The Civil Rights Trail: A Historic Exploration

Our mission was to traverse the United States from north to south, from Chicago to New Orleans, to uncover the iconic locations of the civil rights movement.


Spanning over 3,700 miles, crossing seven states, and exploring thirteen cities, we embarked on a journey last April that had long been in the planning. Our mission was to traverse the United States from north to south, from Chicago to New Orleans, to uncover the iconic locations of the civil rights movement. This still-resonant struggle transformed the nation and served as a beacon to the world. Our journey was unique, combining Route 61, a musical exploration of blues, country, soul, and rock and roll’s origins, with the Civil Rights Trail. This path led us to not only the historical sites but also the present-day experiences and stories of those who lived through it.

In the world of Politics and rights, understanding history is vital. We wanted to see how the story was told, how recent and still hotly debated events were remembered. We explored museums, schools, and how the fight for civil rights was explained to the youth. From the early abolitionist movement to Black Lives Matter, figures like Martin Luther King, Rosa Parks, and countless others, we delved into the struggle for civil rights equality and the end of discrimination.

The shameful part of America’s history, institutionalized racism, cruel and still prevalent, was laid bare. The United States, like Europe’s history, cannot be explained without discussing colonization, slavery, racism, genocide, and supremacy.

A commemorative route was recently created for the 50th anniversary of Martin Luther King Jr.’s assassination. Fourteen southern states that fought against racial segregation united to honor and preserve the legacy of this movement. Our journey was not chronological, as each state and town had significant events from different eras. We began in Chicago, traveled down to New Orleans along the Mississippi River, and then back up through Alabama, Georgia, Tennessee, Kentucky, and Indiana, ending again in Chicago.
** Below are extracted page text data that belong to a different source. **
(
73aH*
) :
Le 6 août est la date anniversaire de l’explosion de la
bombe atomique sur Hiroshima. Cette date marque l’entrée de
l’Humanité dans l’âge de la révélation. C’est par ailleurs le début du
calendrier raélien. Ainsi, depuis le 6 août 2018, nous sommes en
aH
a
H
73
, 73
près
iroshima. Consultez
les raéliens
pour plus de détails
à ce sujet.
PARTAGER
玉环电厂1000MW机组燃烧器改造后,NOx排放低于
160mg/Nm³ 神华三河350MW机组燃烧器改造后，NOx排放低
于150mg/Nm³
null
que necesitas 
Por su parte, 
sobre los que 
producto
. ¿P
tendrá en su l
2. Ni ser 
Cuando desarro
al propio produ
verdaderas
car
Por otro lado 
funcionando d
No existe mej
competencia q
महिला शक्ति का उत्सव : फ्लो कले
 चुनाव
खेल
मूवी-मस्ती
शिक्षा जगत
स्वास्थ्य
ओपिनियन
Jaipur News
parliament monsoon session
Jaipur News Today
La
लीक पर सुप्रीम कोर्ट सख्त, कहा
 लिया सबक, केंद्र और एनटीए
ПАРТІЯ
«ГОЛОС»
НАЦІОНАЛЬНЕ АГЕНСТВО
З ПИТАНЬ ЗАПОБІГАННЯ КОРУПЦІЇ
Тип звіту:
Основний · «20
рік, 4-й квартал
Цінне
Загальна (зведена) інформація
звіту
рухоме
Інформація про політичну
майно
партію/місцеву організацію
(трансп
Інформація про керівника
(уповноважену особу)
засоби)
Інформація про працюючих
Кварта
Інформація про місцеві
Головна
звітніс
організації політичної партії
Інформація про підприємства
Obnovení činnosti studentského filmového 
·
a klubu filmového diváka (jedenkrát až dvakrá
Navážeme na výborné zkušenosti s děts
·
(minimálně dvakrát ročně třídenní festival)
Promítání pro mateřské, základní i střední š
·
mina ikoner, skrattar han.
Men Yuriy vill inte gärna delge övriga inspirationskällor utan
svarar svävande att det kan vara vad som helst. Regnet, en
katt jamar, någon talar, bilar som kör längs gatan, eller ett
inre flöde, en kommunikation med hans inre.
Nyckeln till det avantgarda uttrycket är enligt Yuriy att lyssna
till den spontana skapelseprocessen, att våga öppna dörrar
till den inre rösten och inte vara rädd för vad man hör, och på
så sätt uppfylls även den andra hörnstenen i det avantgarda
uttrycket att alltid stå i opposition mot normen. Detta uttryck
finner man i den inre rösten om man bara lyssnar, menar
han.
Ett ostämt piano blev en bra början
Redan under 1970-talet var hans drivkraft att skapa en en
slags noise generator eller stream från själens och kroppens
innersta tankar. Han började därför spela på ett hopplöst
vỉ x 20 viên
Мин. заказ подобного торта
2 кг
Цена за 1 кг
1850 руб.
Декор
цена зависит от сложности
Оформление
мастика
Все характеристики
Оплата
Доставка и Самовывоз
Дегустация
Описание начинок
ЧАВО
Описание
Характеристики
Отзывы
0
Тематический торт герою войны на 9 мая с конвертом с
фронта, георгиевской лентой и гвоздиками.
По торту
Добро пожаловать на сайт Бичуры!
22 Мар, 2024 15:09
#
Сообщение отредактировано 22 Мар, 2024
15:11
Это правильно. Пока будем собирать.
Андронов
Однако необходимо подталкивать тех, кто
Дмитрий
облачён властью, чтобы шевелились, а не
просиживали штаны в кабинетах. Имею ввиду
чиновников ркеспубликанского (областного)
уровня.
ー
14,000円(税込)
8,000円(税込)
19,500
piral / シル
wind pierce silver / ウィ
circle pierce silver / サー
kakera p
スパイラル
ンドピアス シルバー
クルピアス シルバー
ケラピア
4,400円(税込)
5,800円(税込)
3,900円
In Chicago, we explored the history of labor movements, including the Haymarket revolt in 1886 and the protests supporting striking workers. The fight for an eight-hour workday was a significant milestone in the history of Politics and rights.

Despite the supposed end of slavery, racism persisted, and segregation was institutionalized through Jim Crow laws. This led to the birth of social movements that would challenge segregation and racism, becoming a global focus. The brutal history of lynching, the fight for voting rights, and the struggle against segregation in schools and universities were all part of this complex tapestry.

The Bloody Sunday event in Selma – Montgomery – Birmingham was one of the most emotional stages of our journey. The marches from Selma to Montgomery, the brutal police attacks, and the eventual success of the Voting Rights Act were all chronicled in the 2014 film “Selma.”

The city of Montgomery was a pillar in the organization of the civil rights movement. Here, we visited the Rosa Parks museum, the Freedom Rides Museum, and learned about the bus boycott that followed Parks’ arrest for refusing to give up her seat to a white passenger.

In Birmingham, we visited the 16th Street Baptist Church, the site of a horrific bombing that killed four girls and injured many others. This act of terror remained unpunished for years, reflecting the slow pace of justice in many cases related to the civil rights movement.

We also visited the Southern Poverty Law Center (SPLC), an anti-racist and civil rights organization that has been monitoring and denouncing hate groups in the U.S. since 1971. Their Civil Rights Memorial Center is an essential museum that connects all the struggles of the 20th century with the present.

In Memphis, Tennessee, we visited the National Civil Rights Museum, located at the Lorraine Motel, where Martin Luther King was assassinated. The museum preserves the room as it was on the day of the murder, providing a chilling glimpse into that moment in history.

Our journey of over six thousand kilometers allowed us to see beyond urban centers, into the outskirts and fields, and observe what lay behind the curtain. We witnessed the stark difference between the north and south of the country, the isolation, and the devastating poverty.

In conclusion, our route through the landscape of Politics and rights revealed a tragic part of history, the role of white inhabitants in slavery and segregation, and the ongoing violence and racism. The tardiness in judging and condemning the perpetrators, the late arrival of memory, justice, and reparations, was a recurring theme.

The museums often host school visits as part of the learning and awareness process. In one museum, a child had written: “I may not see another year because I am black.” How must a black child live with this part of history, reflecting daily racism, police violence, and fear? The life-or-death stakes of these struggles are real, as they were for Emmett Till and the child in the museum. The journey through the Politics and rights of the civil rights movement is a profound and essential exploration of America’s past and present.